Her eyes traced my face, my lips, my body, but I ignored them. She burned with lust I would never return. I handed the file back. “Make the edits I marked.”
She nodded, hiding her frustration, and left.
By evening, I dismissed the day early. There was no sense wasting hours in the office when my mind was elsewhere. My friends had called, insisting we meet at the club. They were like me handsome, wild, but unlike me, they reveled in chaos. I was always the quiet storm among them.
Asher and Becky rode along in the car. Somewhere between my silence and their chatter, I sensed something brewing between her and Dan, my driver. The air was thick, but I didn’t intervene. Not my concern.
When we arrived, I stepped into the pulsing club, the bass rattling the floor. My friends were already inside, but my focus drifted. I scanned the room and then I saw her.
The girl from the café.
Sitting at the bar, alone, lost in thought.
“That should be the coffee girl,” I muttered under my breath.
I approached her slowly, like a hunter closing in. “Excuse me,” I said, voice smooth. “Do I know you?”
She turned, her eyes widening. Recognition flared. “Oh-umm, yes. I spilled coffee on you this morning. I’m really sorry about that.”
I chuckled, the tension between us melting.
We ordered tequila. One shot turned into another. Conversation flowed with surprising ease. Childhoods. Books. Dreams. Cities we longed to visit. I kept my truths hidden, giving her only fragments, but she didn’t seem to mind. She was guarded too.
Back in the car, I left Becky and Dan to their own tangled desires. I knew exactly what they were doing behind tinted glass. I could hear the muffled moans, smell the heat radiating off them when I returned. I didn’t need confirmation.

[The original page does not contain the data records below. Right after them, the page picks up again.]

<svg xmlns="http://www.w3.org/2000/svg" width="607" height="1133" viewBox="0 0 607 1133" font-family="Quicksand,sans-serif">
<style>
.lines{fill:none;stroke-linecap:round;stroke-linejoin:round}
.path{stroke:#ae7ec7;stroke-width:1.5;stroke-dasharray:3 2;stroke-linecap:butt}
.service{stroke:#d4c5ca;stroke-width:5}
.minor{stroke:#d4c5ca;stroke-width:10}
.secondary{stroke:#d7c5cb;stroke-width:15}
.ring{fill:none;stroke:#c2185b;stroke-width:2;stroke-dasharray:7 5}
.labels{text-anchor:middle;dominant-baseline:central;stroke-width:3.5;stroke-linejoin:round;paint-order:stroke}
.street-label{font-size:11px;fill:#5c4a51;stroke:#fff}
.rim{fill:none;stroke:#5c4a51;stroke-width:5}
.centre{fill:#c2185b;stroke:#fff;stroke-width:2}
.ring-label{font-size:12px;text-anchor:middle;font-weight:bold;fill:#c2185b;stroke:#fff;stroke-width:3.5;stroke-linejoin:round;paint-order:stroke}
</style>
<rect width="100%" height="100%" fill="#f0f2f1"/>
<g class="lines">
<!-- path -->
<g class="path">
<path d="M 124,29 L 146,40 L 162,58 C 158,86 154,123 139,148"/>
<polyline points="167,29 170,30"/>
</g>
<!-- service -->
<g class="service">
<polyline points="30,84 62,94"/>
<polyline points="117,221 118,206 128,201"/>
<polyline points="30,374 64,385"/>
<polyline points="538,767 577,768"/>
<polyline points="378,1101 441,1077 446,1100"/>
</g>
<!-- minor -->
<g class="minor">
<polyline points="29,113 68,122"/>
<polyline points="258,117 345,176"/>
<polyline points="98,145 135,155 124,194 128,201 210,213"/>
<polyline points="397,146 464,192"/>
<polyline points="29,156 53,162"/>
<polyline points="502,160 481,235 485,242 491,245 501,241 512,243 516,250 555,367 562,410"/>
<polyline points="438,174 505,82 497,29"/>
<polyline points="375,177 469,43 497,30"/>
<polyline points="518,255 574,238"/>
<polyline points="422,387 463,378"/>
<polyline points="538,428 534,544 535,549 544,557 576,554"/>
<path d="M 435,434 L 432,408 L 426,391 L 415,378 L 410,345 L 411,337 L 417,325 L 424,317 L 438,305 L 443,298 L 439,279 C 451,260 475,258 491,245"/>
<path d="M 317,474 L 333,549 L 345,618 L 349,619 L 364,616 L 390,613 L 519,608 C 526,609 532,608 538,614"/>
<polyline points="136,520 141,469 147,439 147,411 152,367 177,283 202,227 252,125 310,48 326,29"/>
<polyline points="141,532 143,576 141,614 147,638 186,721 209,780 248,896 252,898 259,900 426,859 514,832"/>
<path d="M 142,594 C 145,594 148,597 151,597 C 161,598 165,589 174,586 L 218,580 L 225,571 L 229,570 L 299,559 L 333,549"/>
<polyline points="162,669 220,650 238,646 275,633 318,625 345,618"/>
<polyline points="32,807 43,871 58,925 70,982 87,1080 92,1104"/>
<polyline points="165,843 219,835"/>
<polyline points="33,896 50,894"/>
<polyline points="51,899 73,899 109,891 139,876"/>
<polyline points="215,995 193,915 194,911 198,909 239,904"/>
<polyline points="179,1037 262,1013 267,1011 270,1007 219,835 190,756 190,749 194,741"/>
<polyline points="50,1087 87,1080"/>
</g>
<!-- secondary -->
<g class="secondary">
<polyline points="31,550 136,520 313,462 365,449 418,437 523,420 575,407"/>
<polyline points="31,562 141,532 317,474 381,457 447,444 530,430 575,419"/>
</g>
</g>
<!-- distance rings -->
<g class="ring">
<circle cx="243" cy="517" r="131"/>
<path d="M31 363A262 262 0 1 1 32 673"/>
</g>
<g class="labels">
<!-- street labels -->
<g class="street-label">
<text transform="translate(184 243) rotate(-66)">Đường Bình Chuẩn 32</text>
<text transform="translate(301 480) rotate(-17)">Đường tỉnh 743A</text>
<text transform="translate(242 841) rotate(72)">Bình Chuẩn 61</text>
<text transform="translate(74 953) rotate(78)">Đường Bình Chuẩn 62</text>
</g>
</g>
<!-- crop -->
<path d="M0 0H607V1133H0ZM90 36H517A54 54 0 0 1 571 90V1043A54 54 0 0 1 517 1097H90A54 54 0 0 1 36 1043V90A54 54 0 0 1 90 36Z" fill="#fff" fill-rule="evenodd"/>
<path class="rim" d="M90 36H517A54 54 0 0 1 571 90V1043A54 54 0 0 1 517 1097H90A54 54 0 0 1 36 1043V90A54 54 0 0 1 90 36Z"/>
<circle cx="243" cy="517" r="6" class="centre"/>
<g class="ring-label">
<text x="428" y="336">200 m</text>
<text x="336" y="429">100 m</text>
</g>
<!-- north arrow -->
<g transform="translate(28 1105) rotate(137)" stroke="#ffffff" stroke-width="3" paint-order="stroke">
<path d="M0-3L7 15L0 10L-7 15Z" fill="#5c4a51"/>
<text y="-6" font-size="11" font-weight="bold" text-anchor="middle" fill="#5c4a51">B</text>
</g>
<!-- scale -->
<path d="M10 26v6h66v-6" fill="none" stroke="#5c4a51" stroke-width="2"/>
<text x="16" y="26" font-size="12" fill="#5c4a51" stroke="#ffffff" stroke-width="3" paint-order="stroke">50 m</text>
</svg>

But my mind wasn’t with them anyway.
It was with her.
Aria.
The girl with the eyes that had disarmed me in a single glance.
When we parted that night, her smile lingered. “At least someone made me smile today,” she’d said.
And I knew, even then, that this was not the last time.
As the car carried me home, I stared into the city night, still haunted by the power I’d felt the night before. That wave. That surge of impossible energy.
What I didn’t yet know what I couldn’t have guessed was that the girl I had just met was the very source of it.